A couple of reporters stopped me on the way out to ask me what the hell I'd been thinking. I gave my name as Sam Billabong, told them I was a Pioneers fan, that I hoped the Pioneers won this game, and that if the Emps finished one game out of first this year I'd laugh my ass off.

By the time I got back here the game was over. The Pie were victorious, 5-4. And the radio call-in shows were full of much hatred towards the idiot fan who had cost the Emps a win. Ha ha!

I hope the TV cameras didn't get a good shot of my face.
Got together for a while with Ingrid the other day. I asked her what she had been up to since graduation.

"I've been helping one of my profs with some research," she said. "He was one of my advisors, and he's doing a few papers, so he's throwing me a few weeks worth of work. Then we'll see. Anything so I don't have to move back home."

"I thought you liked it there."

"I do," she said. "I love it. But in our family, if you move home after college, you never leave. That's just the way it works out. So I want to stay off that track."

"Huh. So what kind of research?"

"Actually you might be interested. He's doing a thing on the literary origins of superheroes."

"The literary origins? How the hell does that work?"

She shrugged. "Superheroes only showed up in '85. People were writing about them long before that, so you figure it out. I can show you the paper once it's written, if you want."

I nodded. "Thanks. That'd be good. So... does he know about your... special qualifications?"

"What, you mean does he know about Victor? No. Doesn't matter anyway. I don't think I learned anything about superheroes from him that's been any help to me in the research."

Pause.

"Mind if I ask you something personal?" I said.

"I don't know. Give it a try."

"How'd you and Greyghost get together, anyway? I could never figure you two out."

She shrugged. "Aah. It's not very interesting. You really want to hear about it?"
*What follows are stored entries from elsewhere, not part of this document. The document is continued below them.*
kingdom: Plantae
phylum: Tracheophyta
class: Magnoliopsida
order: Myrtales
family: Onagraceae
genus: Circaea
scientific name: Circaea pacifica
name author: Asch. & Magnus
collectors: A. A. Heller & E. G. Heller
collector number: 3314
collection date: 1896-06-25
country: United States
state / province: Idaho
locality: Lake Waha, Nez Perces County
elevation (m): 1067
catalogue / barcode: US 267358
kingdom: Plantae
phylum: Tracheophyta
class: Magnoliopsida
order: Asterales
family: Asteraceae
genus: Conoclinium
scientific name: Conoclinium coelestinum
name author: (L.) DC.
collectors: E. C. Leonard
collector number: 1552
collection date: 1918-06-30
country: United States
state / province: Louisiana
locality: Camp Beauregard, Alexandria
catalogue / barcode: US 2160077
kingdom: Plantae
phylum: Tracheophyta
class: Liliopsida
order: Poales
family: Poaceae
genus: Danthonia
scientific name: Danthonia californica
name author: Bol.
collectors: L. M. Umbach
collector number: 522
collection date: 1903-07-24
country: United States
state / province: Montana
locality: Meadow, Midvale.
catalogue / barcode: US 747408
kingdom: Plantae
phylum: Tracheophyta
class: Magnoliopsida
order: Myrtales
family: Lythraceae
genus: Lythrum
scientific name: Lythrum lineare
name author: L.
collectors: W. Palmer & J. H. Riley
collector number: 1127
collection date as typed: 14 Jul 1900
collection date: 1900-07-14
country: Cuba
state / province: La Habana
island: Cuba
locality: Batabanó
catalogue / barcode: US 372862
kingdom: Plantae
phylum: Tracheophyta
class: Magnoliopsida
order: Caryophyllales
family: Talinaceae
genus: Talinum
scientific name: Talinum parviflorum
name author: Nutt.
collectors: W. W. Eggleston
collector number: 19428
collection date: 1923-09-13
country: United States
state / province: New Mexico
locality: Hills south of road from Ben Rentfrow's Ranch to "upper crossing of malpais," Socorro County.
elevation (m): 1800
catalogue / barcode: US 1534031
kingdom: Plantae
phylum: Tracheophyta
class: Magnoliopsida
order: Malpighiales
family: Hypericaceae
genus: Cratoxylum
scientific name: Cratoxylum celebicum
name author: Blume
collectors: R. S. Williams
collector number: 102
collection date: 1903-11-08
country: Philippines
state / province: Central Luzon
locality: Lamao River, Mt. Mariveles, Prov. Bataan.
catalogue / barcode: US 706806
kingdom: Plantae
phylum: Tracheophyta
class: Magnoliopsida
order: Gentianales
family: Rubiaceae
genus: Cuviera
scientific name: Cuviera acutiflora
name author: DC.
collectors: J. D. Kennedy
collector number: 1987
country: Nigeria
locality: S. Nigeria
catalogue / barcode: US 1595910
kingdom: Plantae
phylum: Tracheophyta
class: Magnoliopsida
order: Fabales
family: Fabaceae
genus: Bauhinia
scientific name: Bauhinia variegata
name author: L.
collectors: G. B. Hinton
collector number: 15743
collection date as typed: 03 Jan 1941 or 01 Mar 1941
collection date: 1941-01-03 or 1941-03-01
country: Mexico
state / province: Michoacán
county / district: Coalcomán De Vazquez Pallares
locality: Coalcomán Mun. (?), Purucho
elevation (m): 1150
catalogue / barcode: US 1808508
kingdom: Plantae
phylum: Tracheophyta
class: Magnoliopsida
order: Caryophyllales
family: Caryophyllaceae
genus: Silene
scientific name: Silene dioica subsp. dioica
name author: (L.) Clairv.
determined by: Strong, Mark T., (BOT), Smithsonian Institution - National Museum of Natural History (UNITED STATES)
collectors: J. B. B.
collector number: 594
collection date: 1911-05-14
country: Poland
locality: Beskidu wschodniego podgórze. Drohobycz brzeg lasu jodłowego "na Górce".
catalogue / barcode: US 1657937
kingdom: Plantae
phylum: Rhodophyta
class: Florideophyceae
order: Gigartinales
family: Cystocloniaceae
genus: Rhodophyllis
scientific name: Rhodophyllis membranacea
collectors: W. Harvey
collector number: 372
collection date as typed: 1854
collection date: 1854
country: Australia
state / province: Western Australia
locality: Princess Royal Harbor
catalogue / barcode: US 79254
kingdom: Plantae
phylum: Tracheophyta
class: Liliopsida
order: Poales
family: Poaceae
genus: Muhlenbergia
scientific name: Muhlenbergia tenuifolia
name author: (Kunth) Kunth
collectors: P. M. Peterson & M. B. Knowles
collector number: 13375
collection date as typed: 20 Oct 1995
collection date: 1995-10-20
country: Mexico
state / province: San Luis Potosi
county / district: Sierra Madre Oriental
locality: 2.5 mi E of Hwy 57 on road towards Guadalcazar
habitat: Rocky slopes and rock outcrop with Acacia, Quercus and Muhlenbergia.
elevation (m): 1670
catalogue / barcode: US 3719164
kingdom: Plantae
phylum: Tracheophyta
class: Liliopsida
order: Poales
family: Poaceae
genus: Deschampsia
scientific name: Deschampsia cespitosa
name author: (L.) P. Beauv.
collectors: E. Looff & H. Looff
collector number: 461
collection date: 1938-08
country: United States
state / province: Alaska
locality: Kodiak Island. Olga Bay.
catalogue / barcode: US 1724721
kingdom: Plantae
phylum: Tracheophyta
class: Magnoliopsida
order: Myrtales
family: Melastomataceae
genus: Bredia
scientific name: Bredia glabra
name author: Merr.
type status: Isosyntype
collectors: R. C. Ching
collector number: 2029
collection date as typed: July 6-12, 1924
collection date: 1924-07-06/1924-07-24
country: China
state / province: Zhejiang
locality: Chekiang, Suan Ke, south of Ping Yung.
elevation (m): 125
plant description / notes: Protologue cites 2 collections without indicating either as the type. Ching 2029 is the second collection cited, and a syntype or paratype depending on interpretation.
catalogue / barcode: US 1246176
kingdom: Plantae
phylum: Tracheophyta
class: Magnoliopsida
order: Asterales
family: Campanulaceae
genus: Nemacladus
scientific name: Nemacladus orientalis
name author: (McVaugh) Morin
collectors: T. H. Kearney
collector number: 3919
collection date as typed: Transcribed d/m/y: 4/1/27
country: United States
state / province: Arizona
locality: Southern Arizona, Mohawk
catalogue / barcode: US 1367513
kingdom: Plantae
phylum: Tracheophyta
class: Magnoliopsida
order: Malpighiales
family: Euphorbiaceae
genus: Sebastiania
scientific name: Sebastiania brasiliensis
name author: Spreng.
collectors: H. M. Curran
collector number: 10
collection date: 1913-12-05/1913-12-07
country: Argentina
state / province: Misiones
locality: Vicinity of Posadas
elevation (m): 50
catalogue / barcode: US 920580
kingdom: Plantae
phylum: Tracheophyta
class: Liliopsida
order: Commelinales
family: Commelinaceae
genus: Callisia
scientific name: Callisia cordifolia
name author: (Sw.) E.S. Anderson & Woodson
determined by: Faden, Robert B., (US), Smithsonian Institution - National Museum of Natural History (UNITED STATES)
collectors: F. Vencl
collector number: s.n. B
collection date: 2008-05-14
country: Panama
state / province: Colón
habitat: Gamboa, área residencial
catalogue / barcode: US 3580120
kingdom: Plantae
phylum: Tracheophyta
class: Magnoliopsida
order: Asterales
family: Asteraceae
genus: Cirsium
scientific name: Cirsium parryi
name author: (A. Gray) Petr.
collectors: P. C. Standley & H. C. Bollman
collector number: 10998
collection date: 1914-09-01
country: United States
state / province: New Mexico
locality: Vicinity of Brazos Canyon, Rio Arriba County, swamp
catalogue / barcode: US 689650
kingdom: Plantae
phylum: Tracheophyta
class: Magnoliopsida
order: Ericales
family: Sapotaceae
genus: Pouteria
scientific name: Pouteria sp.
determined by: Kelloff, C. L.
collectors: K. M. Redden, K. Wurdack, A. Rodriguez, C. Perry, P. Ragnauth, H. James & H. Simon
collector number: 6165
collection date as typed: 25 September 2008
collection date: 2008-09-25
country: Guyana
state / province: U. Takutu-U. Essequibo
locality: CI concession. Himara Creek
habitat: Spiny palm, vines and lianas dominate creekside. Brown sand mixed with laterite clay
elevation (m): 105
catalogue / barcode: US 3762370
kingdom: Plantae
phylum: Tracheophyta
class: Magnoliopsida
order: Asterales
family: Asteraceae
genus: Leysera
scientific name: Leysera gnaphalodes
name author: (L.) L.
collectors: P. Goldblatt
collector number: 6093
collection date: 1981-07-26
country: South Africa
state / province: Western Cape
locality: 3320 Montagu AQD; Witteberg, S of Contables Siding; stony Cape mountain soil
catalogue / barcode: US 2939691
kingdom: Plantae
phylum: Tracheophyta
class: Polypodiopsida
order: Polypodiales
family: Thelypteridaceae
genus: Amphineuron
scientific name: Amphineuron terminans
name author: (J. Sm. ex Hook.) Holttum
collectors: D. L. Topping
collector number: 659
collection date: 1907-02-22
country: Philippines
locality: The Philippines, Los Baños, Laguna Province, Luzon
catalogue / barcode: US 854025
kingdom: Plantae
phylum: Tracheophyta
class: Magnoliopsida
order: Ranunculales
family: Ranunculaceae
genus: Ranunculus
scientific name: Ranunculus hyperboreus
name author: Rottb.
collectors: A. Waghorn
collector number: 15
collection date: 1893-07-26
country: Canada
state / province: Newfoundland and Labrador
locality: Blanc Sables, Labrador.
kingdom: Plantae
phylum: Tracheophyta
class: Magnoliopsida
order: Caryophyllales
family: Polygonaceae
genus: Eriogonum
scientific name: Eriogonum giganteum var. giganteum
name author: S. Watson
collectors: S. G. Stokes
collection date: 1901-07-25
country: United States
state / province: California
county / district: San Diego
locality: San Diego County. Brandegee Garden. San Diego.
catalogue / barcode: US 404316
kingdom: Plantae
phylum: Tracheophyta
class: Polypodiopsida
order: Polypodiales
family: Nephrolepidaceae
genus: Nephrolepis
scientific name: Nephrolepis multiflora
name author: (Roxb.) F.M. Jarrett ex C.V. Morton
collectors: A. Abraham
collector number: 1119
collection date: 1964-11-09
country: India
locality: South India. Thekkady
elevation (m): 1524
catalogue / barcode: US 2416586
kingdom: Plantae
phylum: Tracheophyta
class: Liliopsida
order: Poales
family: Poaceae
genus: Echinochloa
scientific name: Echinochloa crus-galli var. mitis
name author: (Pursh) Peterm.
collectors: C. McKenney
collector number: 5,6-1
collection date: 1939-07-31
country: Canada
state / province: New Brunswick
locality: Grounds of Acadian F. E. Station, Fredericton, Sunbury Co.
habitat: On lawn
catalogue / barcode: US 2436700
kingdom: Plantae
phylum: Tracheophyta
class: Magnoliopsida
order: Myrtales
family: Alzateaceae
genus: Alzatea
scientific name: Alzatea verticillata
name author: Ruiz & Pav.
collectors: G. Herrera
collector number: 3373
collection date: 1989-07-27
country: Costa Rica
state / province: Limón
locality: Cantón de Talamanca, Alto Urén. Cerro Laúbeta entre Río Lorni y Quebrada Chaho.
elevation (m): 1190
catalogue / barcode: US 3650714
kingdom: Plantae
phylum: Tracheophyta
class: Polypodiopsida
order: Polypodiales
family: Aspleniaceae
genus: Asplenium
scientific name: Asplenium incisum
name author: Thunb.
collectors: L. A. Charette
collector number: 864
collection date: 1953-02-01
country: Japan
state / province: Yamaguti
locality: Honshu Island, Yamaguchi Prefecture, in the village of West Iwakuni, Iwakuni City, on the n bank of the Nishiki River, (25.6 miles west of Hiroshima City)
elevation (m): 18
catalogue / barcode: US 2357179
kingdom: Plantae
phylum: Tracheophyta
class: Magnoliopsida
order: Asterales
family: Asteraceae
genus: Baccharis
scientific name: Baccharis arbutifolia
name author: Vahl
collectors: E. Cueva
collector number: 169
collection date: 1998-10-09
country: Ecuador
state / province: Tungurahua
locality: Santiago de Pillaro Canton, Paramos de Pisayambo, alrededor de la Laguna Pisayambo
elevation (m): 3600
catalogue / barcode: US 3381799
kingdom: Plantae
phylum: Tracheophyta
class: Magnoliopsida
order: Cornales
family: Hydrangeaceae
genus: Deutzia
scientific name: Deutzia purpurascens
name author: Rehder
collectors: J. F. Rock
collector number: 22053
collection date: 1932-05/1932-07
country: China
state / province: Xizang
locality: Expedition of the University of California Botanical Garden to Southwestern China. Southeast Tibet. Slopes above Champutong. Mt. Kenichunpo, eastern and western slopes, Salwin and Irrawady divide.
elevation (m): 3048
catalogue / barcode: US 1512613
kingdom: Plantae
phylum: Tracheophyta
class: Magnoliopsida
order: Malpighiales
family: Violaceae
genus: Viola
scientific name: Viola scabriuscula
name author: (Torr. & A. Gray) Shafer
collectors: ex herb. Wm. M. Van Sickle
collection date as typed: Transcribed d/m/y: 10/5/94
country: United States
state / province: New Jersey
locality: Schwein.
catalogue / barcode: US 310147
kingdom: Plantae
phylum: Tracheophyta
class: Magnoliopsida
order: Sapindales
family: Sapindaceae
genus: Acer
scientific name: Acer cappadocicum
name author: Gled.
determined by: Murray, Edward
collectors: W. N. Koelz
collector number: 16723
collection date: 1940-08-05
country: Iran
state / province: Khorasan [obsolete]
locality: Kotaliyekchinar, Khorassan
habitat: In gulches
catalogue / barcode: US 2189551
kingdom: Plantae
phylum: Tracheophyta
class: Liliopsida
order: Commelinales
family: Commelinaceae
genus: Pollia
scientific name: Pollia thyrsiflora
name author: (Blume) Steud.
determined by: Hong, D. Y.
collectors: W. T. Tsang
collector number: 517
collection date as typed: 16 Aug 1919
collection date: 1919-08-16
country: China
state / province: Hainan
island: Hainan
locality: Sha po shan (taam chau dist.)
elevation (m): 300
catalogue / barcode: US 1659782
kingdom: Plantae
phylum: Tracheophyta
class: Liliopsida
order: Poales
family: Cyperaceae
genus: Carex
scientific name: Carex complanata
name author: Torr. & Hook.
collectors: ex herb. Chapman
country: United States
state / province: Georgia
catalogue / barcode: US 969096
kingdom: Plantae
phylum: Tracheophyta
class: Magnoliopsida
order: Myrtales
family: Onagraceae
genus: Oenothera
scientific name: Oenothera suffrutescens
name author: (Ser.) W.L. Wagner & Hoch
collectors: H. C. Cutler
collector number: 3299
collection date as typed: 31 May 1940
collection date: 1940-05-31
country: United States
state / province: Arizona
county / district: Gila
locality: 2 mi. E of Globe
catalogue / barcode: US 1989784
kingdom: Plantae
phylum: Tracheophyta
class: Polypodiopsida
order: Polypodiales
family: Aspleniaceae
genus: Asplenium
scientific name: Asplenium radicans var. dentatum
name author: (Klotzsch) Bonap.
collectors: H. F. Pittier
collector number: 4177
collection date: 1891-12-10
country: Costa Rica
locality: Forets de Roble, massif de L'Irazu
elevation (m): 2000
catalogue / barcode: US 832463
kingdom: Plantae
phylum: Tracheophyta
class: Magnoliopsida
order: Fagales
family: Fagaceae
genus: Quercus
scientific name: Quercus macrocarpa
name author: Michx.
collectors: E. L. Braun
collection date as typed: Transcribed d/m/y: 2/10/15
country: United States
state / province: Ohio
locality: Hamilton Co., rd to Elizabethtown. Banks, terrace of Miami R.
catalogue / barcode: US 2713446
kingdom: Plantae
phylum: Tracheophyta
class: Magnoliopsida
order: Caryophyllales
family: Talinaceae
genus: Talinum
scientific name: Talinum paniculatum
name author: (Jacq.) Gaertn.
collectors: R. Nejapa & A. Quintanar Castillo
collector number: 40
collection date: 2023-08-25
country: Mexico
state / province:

I shrugged too. "The only thing I could figure was that, like, he saved you from being mugged or something, and--"

"Eew! God, Dennis!"

"I know. Doesn't really sound like either of you."

"I hope not!"

"All right, all right..."

"No. It was a few years ago when I was in undergrad. I was on this committee that arranged guest speakers, and we really wanted Victor to be one of the speakers. I forget exactly why. But I was the one who was calling Tamar all the time and basically pestering him to come speak at the school.

"Eventually he agreed. But by that time I had decided that he was totally sexy and fascinating and I just kept pestering him, like to go out for dinner and stuff. I used every possible excuse. We have to go over your speech. We have to talk about your honorarium. We have to talk about this or that."

"I can't believe it," I said. "You're an artist groupie."

"Listen, I wasn't the only one. You have no idea. Anyway. Of course I ran out of excuses, especially after Victor's speech was over and he had been paid and everything. I had to say to him, 'I don't have a pretext this time, but can we go out anyway?'"

I laughed.

"He didn't know how to deal with me," she continued. "I mean, he's not shy or anything--you know him. I think the age thing bothered him a bit. Hell, I know it did. It took him a while before he finally accepted that, you know, twenty-five years difference or not, I wasn't going away. But then it was okay."

"Weird," I said.

"Well... you don't know him like I know him. You know him as Greyghost first. And he's different when he's just being Victor Scigrave. He talks more. He's... he's not so much the Grim Reaper. I didn't even know he was Greyghost for almost a year."

"How'd you take that?"

She glared at me in that pointy way she has. "I did not like it. But the more I thought about it... oh, well, it could be worse, the guy I went out with in high school used to put strawberry jam on his hamburgers."